Data entries
--- Start ---
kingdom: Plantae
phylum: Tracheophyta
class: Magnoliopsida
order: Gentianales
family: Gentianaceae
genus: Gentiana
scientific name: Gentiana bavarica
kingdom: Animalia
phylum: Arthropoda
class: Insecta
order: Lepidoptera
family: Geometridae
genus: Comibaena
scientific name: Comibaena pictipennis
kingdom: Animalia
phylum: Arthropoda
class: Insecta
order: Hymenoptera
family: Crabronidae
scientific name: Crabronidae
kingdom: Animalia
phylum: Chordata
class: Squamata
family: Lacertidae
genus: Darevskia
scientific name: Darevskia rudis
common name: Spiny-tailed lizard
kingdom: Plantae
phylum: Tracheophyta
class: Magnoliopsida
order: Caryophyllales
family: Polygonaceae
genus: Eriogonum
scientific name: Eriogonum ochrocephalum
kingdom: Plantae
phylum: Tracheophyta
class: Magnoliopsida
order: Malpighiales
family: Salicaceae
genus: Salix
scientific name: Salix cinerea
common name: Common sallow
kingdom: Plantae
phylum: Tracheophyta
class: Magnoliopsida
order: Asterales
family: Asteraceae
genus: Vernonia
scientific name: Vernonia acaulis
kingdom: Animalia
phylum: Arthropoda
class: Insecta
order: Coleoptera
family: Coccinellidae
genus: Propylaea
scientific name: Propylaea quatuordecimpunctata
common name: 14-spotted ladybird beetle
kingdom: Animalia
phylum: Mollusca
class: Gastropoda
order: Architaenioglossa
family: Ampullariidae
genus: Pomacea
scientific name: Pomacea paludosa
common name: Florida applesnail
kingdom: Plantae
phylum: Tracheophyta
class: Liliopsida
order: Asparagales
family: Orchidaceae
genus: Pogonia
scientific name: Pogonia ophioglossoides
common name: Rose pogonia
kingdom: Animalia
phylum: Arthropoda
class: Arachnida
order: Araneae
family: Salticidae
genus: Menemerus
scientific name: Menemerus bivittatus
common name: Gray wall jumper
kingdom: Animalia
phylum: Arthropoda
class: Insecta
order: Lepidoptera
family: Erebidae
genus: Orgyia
--- End ---
Brief — Lay out all of the records above as a two-column CSV with the columns "field" and "value," one row per line. Put each field in double quotes, with any line breaks replaced by spaces.

Task result —
field,value
"kingdom:","Plantae"
"phylum:","Tracheophyta"
"class:","Magnoliopsida"
"order:","Gentianales"
"family:","Gentianaceae"
"genus:","Gentiana"
"scientific name:","Gentiana bavarica"
"kingdom:","Animalia"
"phylum:","Arthropoda"
"class:","Insecta"
"order:","Lepidoptera"
"family:","Geometridae"
"genus:","Comibaena"
"scientific name:","Comibaena pictipennis"
"kingdom:","Animalia"
"phylum:","Arthropoda"
"class:","Insecta"
"order:","Hymenoptera"
"family:","Crabronidae"
"scientific name:","Crabronidae"
"kingdom:","Animalia"
"phylum:","Chordata"
"class:","Squamata"
"family:","Lacertidae"
"genus:","Darevskia"
"scientific name:","Darevskia rudis"
"common name:","Spiny-tailed lizard"
"kingdom:","Plantae"
"phylum:","Tracheophyta"
"class:","Magnoliopsida"
"order:","Caryophyllales"
"family:","Polygonaceae"
"genus:","Eriogonum"
"scientific name:","Eriogonum ochrocephalum"
"kingdom:","Plantae"
"phylum:","Tracheophyta"
"class:","Magnoliopsida"
"order:","Malpighiales"
"family:","Salicaceae"
"genus:","Salix"
"scientific name:","Salix cinerea"
"common name:","Common sallow"
"kingdom:","Plantae"
"phylum:","Tracheophyta"
"class:","Magnoliopsida"
"order:","Asterales"
"family:","Asteraceae"
"genus:","Vernonia"
"scientific name:","Vernonia acaulis"
"kingdom:","Animalia"
"phylum:","Arthropoda"
"class:","Insecta"
"order:","Coleoptera"
"family:","Coccinellidae"
"genus:","Propylaea"
"scientific name:","Propylaea quatuordecimpunctata"
"common name:","14-spotted ladybird beetle"
"kingdom:","Animalia"
"phylum:","Mollusca"
"class:","Gastropoda"
"order:","Architaenioglossa"
"family:","Ampullariidae"
"genus:","Pomacea"
"scientific name:","Pomacea paludosa"
"common name:","Florida applesnail"
"kingdom:","Plantae"
"phylum:","Tracheophyta"
"class:","Liliopsida"
"order:","Asparagales"
"family:","Orchidaceae"
"genus:","Pogonia"
"scientific name:","Pogonia ophioglossoides"
"common name:","Rose pogonia"
"kingdom:","Animalia"
"phylum:","Arthropoda"
"class:","Arachnida"
"order:","Araneae"
"family:","Salticidae"
"genus:","Menemerus"
"scientific name:","Menemerus bivittatus"
"common name:","Gray wall jumper"
"kingdom:","Animalia"
"phylum:","Arthropoda"
"class:","Insecta"
"order:","Lepidoptera"
"family:","Erebidae"
"genus:","Orgyia"